# Driven pheasant shoot, United Kingdom style



## gdgli (Aug 24, 2011)

Here is some video. Look for: jumping fences, steadiness, readjusting hold on a crippled pheasant (experienced dogs may roll pheasant to pickup by its back). The videographer, Alistair Mackay, has several videos which you may like.


----------



## gdgli (Aug 24, 2011)

One more video. Look for what I call the English send, young athletic Labs, more fence jumping.


----------



## nolefan (Nov 6, 2009)

THanks for sharing these, I've never seen dogs working in a group like that, they sure do know their job. The video where the deer crosses the field and the looks on all their faces is priceless. Talk about steady with a capital S. Getting to take a trip over there and see this in person would be experience of a lifetime, have you done this?


----------



## gdgli (Aug 24, 2011)

Glad you enjoyed the videos. I have not done an estate shoot. The closest I have gotten to this is the continental shoot at Spring Farm shooting preserve. Not a bad simulation. The movie THE SHOOTING PARTY captures the estate shoots from past, really special events.

BTW, across the pond, the walkup birdhunting we do is called "rough shooting".


----------



## fourlakes (Feb 16, 2013)

Beautiful dogs, except they’re LABS ;-)


----------



## gdgli (Aug 24, 2011)

fourlakes said:


> Beautiful dogs, except they’re LABS ;-)

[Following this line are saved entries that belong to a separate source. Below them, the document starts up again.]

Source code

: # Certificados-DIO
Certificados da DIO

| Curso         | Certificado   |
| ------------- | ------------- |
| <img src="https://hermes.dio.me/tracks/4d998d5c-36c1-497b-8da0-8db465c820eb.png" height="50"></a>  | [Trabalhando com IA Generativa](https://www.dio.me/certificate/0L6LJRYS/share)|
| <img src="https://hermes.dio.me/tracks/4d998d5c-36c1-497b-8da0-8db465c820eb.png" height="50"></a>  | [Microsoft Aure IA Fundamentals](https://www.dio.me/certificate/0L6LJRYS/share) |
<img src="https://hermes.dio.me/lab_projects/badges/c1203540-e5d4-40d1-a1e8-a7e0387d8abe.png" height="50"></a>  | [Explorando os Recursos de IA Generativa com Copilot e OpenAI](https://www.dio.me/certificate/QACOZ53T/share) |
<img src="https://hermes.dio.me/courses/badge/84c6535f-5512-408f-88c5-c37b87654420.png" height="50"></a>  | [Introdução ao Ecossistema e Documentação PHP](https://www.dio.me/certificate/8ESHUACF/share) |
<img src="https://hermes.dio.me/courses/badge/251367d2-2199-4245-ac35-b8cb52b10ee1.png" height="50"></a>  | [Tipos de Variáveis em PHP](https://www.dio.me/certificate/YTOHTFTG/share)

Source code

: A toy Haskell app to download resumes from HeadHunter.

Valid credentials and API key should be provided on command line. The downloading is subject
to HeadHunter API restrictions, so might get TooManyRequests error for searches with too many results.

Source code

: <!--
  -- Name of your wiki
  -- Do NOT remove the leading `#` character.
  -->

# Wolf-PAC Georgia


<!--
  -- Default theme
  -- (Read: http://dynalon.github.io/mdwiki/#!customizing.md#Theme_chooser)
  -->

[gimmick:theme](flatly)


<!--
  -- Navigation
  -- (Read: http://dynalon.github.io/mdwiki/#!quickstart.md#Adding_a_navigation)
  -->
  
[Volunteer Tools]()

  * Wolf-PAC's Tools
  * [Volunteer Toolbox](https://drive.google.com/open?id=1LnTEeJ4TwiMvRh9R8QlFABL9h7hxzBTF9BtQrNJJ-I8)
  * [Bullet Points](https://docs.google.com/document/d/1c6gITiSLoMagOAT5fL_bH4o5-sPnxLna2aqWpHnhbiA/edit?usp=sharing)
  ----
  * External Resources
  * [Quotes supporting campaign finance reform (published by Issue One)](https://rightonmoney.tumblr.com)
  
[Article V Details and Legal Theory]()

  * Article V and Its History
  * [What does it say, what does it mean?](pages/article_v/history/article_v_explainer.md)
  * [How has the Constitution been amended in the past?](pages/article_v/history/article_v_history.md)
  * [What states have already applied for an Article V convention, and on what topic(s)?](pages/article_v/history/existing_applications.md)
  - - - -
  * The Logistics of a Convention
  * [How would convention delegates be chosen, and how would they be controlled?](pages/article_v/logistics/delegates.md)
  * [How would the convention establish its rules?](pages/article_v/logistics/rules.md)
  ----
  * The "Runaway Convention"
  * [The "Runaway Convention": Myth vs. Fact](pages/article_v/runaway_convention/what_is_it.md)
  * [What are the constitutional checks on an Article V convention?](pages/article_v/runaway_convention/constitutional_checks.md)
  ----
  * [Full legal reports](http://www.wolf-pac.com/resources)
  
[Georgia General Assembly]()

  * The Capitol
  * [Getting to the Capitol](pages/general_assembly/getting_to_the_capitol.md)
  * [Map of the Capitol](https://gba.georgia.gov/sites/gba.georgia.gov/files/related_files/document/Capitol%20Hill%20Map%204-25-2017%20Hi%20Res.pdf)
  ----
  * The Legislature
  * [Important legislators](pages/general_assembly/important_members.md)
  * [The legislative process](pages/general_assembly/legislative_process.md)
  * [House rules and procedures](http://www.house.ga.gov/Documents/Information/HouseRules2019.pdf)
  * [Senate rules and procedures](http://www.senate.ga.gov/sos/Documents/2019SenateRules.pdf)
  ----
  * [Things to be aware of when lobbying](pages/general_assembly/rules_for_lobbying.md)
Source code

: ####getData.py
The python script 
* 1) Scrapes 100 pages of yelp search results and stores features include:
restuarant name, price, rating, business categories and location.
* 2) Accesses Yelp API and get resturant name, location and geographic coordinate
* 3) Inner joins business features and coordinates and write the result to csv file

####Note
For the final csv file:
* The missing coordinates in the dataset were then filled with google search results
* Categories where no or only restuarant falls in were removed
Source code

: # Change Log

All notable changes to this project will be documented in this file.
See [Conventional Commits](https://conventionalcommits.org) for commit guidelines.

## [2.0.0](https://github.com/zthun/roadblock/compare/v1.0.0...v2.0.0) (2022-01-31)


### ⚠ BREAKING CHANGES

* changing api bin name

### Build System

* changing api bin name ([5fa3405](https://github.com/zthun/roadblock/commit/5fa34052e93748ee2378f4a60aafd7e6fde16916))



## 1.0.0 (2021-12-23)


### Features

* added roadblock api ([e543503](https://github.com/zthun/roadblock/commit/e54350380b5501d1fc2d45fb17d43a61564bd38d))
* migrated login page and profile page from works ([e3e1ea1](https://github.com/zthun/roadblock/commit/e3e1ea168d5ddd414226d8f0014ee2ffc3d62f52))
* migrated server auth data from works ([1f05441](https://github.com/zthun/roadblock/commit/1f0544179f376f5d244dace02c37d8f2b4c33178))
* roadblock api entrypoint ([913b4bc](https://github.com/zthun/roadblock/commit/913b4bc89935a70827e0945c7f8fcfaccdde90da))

Mackay likes Labs. There is some video showing Spaniels, what looks like a lurcher, and Goldens. However he does not show the Goldens retrieving. The Goldens are definitely working Goldens.


----------



## nolefan (Nov 6, 2009)

These dogs are gorgeous and so fit, it's beautiful to see. I figured we could forgive them for not being GOldens, after all, no one is perfect


----------



## Alaska7133 (May 26, 2011)

In the UK, it's funny they call their field goldens, working golden retrievers. I think that's a great phrase. 

I have a question
What's a peg? A place, a thing, what?


----------



## MillionsofPeaches (Oct 30, 2012)

I really enjoy the comaradery and fun the English seem to have with their field dogs. Its different here I think.


----------



## gdgli (Aug 24, 2011)

Alaska7133 said:


> In the UK, it's funny they call their field goldens, working golden retrievers. I think that's a great phrase.
> 
> I have a question
> What's a peg? A place, a thing, what?


A peg may also be called a stand or butt. At our shoots some stands are protected by hay bales or earthen walls. That is where the shooters stand.


----------